CHAPTER IX—SEARCHING FOR ROSY
An oppressive silence followed, while each girl looked blankly at her neighbor. The new Pioneer’s face flushed, and her eager, excited eyes shadowed, as she quickly realized that in her eagerness to follow the law of kindliness she had been too officious. She stood in dismayed embarrassment, the chill of an unpleasant surprise benumbed her. With a faint hope she turned her eyes appealingly towards Helen, surely her level head and kind heart would prompt her to second her. Helen caught the look and smiled faintly.
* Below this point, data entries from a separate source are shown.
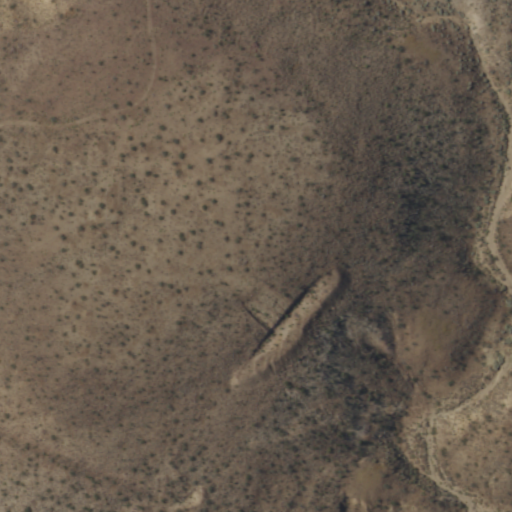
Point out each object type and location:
road: (116, 105)
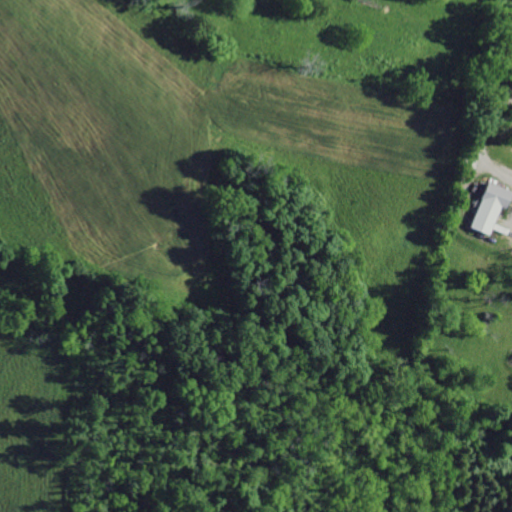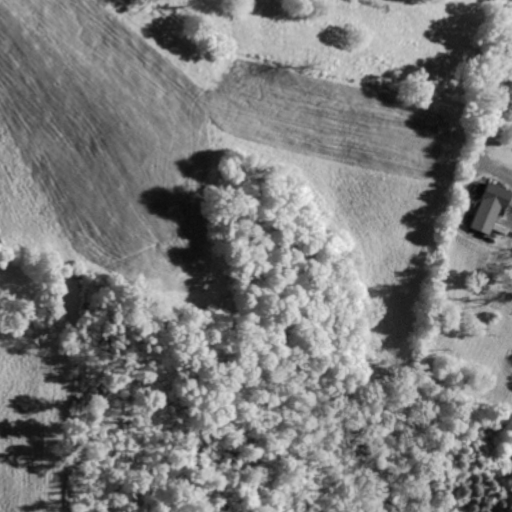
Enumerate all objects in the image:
road: (483, 125)
building: (488, 206)
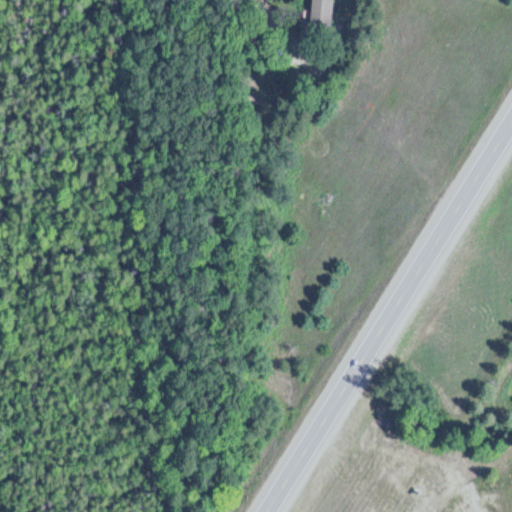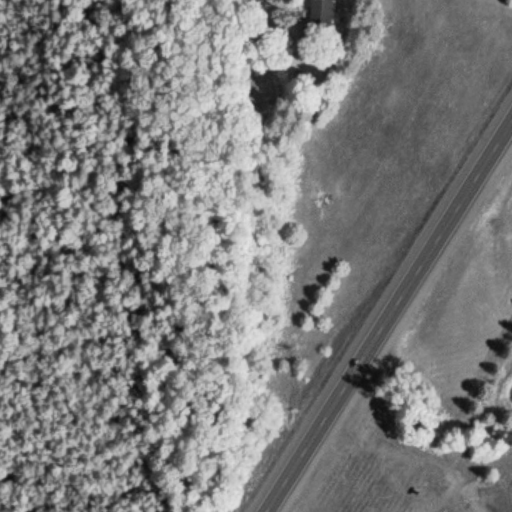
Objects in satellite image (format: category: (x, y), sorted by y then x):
building: (323, 12)
road: (392, 318)
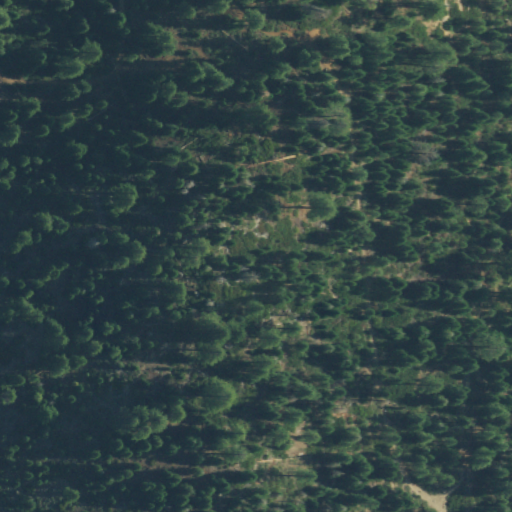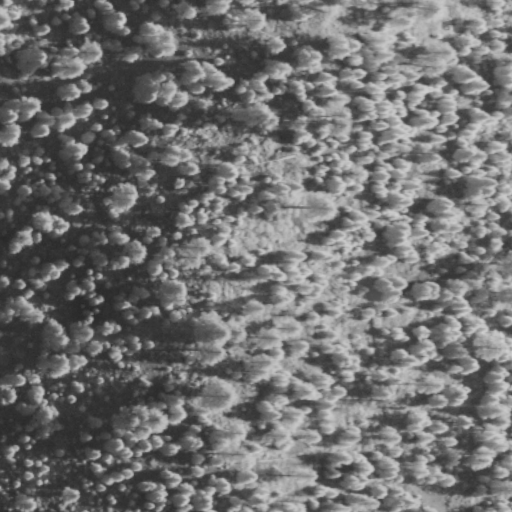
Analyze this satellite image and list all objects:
road: (335, 108)
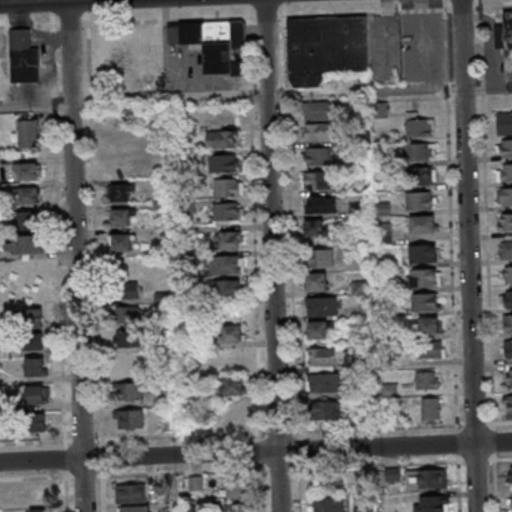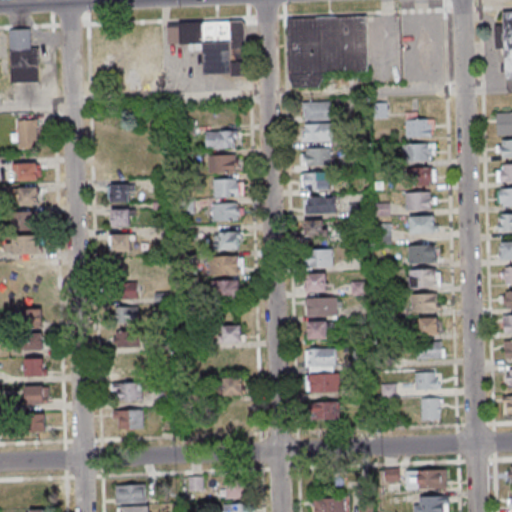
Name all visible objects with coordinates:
road: (19, 1)
building: (505, 41)
building: (507, 41)
building: (214, 43)
building: (326, 47)
building: (330, 49)
building: (24, 57)
road: (136, 98)
building: (317, 110)
building: (382, 110)
building: (318, 111)
building: (504, 123)
building: (504, 123)
building: (419, 124)
building: (418, 125)
building: (317, 131)
building: (318, 133)
building: (27, 134)
building: (222, 139)
building: (505, 147)
building: (504, 149)
building: (419, 151)
building: (316, 156)
building: (317, 158)
building: (223, 164)
building: (26, 171)
building: (504, 172)
building: (504, 173)
building: (420, 175)
building: (316, 179)
building: (316, 182)
building: (228, 188)
building: (120, 193)
building: (505, 195)
building: (27, 196)
building: (505, 196)
building: (420, 200)
building: (419, 201)
building: (320, 203)
building: (321, 205)
building: (160, 208)
building: (383, 208)
building: (383, 209)
building: (355, 210)
building: (226, 212)
building: (121, 218)
building: (27, 219)
road: (62, 220)
building: (504, 221)
building: (506, 221)
building: (423, 224)
building: (422, 225)
building: (313, 227)
building: (316, 229)
building: (383, 231)
building: (383, 234)
building: (227, 240)
building: (120, 243)
building: (32, 245)
building: (504, 249)
building: (506, 250)
building: (422, 253)
building: (423, 254)
road: (81, 255)
road: (278, 255)
road: (470, 256)
building: (320, 259)
building: (227, 264)
road: (99, 272)
building: (507, 273)
building: (508, 274)
building: (25, 275)
building: (424, 277)
building: (423, 279)
building: (131, 280)
building: (317, 283)
building: (228, 289)
building: (506, 298)
building: (507, 299)
building: (425, 301)
building: (424, 303)
building: (323, 305)
building: (324, 307)
building: (128, 315)
building: (29, 316)
building: (507, 322)
building: (507, 324)
building: (428, 327)
building: (321, 329)
building: (319, 330)
building: (232, 334)
building: (32, 340)
building: (127, 340)
building: (508, 347)
building: (507, 348)
building: (430, 350)
building: (321, 358)
building: (230, 360)
building: (130, 364)
building: (35, 367)
building: (509, 376)
building: (509, 376)
building: (426, 380)
building: (427, 381)
building: (324, 382)
building: (232, 387)
building: (389, 389)
building: (129, 392)
building: (36, 394)
building: (507, 404)
building: (507, 405)
building: (430, 408)
building: (325, 410)
building: (430, 410)
building: (388, 415)
building: (129, 419)
building: (35, 422)
road: (255, 451)
building: (391, 473)
building: (511, 473)
building: (426, 479)
building: (196, 484)
building: (235, 488)
building: (131, 493)
building: (37, 494)
building: (511, 499)
building: (432, 504)
building: (329, 505)
building: (238, 508)
building: (134, 509)
building: (38, 511)
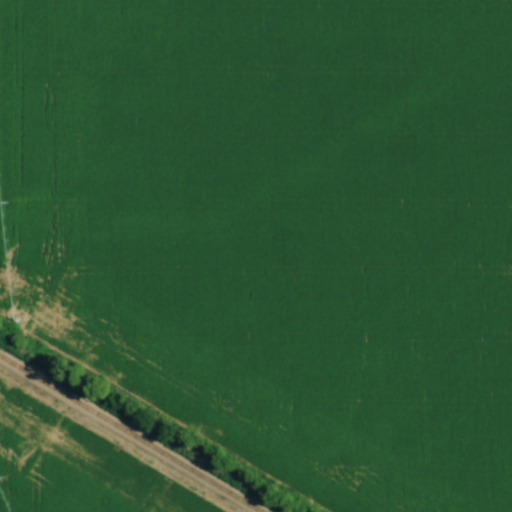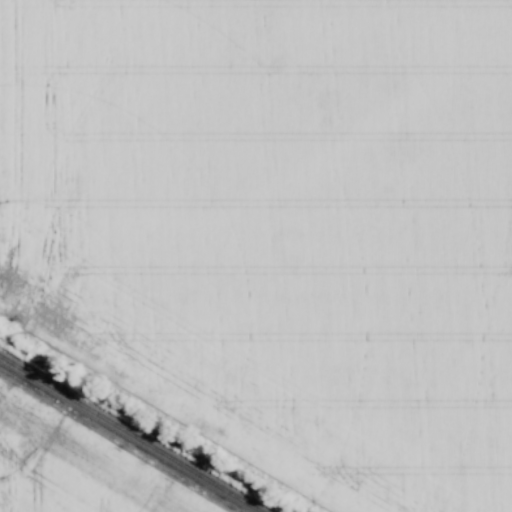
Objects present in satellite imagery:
railway: (130, 433)
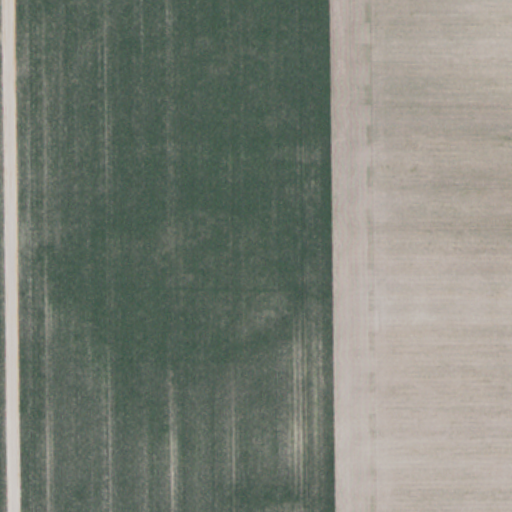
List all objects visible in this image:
road: (13, 256)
Edith, who was always the first one to either second or down a proposition, broke the silence by exclaiming in an aggrieved tone, “Why, the idea, Nathalie Page! we can’t give up the bird-hike, we’ve all brought our lunches!”
“I should say not,” interposed Lillie Bell with flashing eyes. “Why, it would take the whole morning, and there could be no hike for to-day, and next week I can’t go, I—”
“Oh, they have probably found the child by this time!” ventured Barbara North, to Nathalie’s surprise, as she had always found her of a kindly nature.